* **What the exercise asks**: For the material below, return exactly the lines starting at the line containing "### I said this" and ending at the line containing "truth and beauty", both ends included, and no others.

* **Supplied records**:
= = = =
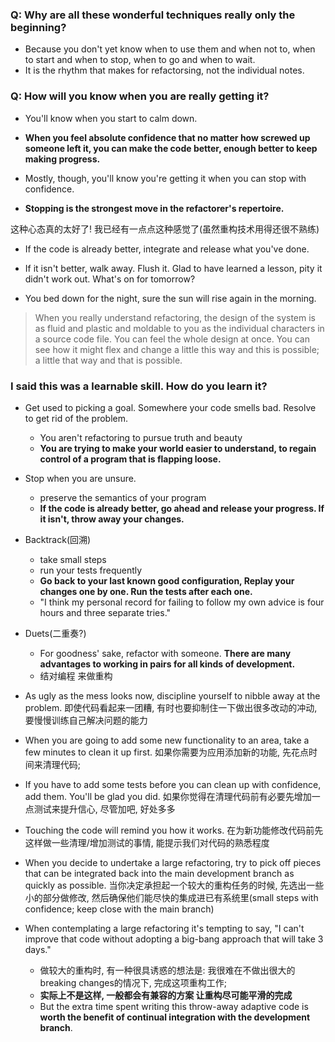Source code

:### Q: Why are all these wonderful techniques really only the beginning?

+ Because you don't yet know when to use them and when not to, when to start and when to stop, when to go and when to wait.
+ It is the rhythm that makes for refactorsing, not the individual notes.

### Q: How will you know when you are really getting it?

+ You'll know when you start to calm down.
+ **When you feel absolute confidence that no matter how screwed up someone left it, you can make the code better, enough better to keep making progress.**

+ Mostly, though, you'll know you're getting it when you can stop with confidence.
+ **Stopping is the strongest move in the refactorer's repertoire.**

这种心态真的太好了! 我已经有一点点这种感觉了(虽然重构技术用得还很不熟练)

+ If the code is already better, integrate and release what you've done.
+ If it isn't better, walk away. Flush it. Glad to have learned a lesson, pity it didn't work out. What's on for tomorrow?

+ You bed down for the night, sure the sun will rise again in the morning.

> When you really understand refactoring, the design of the system is as fluid and plastic and moldable to you as the individual characters in a source code file.
> You can feel the whole design at once.
> You can see how it might flex and change a little this way and this is possible; a little that way and that is possible.

### I said this was a learnable skill. How do you learn it?

+ Get used to picking a goal. Somewhere your code smells bad. Resolve to get rid of the problem.
    + You aren't refactoring to pursue truth and beauty
    + **You are trying to make your world easier to understand, to regain control of a program that is flapping loose.**

+ Stop when you are unsure.
    + preserve the semantics of your program
    + **If the code is already better, go ahead and release your progress. If it isn't, throw away your changes.**

+ Backtrack(回溯)
    + take small steps
    + run your tests frequently
    + **Go back to your last known good configuration, Replay your changes one by one. Run the tests after each one.**
    + "I think my personal record for failing to follow my own advice is four hours and three separate tries."

+ Duets(二重奏?)
    + For goodness' sake, refactor with someone. **There are many advantages to working in pairs for all kinds of development.**
    + 结对编程 来做重构

+ As ugly as the mess looks now, discipline yourself to nibble away at the problem.
即使代码看起来一团糟, 有时也要抑制住一下做出很多改动的冲动, 要慢慢训练自己解决问题的能力

+ When you are going to add some new functionality to an area, take a few minutes to clean it up first.
如果你需要为应用添加新的功能, 先花点时间来清理代码;

+ If you have to add some tests before you can clean up with confidence, add them. You'll be glad you did.
如果你觉得在清理代码前有必要先增加一点测试来提升信心, 尽管加吧, 好处多多

+ Touching the code will remind you how it works.
在为新功能修改代码前先这样做一些清理/增加测试的事情, 能提示我们对代码的熟悉程度

+ When you decide to undertake a large refactoring, try to pick off pieces that can be integrated back into the main development branch as quickly as possible.
当你决定承担起一个较大的重构任务的时候, 先选出一些小的部分做修改, 然后确保他们能尽快的集成进已有系统里(small steps with confidence; keep close with the main branch)

+ When contemplating a large refactoring it's tempting to say, "I can't improve that code without adopting a big-bang approach that will take 3 days."
    + 做较大的重构时, 有一种很具诱惑的想法是: 我很难在不做出很大的breaking changes的情况下, 完成这项重构工作;
    + **实际上不是这样, 一般都会有兼容的方案 让重构尽可能平滑的完成**
    + But the extra time spent writing this throw-away adaptive code is **worth the benefit of continual integration with the development branch**.
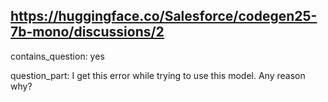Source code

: ## https://huggingface.co/Salesforce/codegen25-7b-mono/discussions/2

contains_question: yes

question_part: I get this error while trying to use this model. Any reason why?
= = = =
* **Exercise response**:
### I said this was a learnable skill. How do you learn it?

+ Get used to picking a goal. Somewhere your code smells bad. Resolve to get rid of the problem.
    + You aren't refactoring to pursue truth and beauty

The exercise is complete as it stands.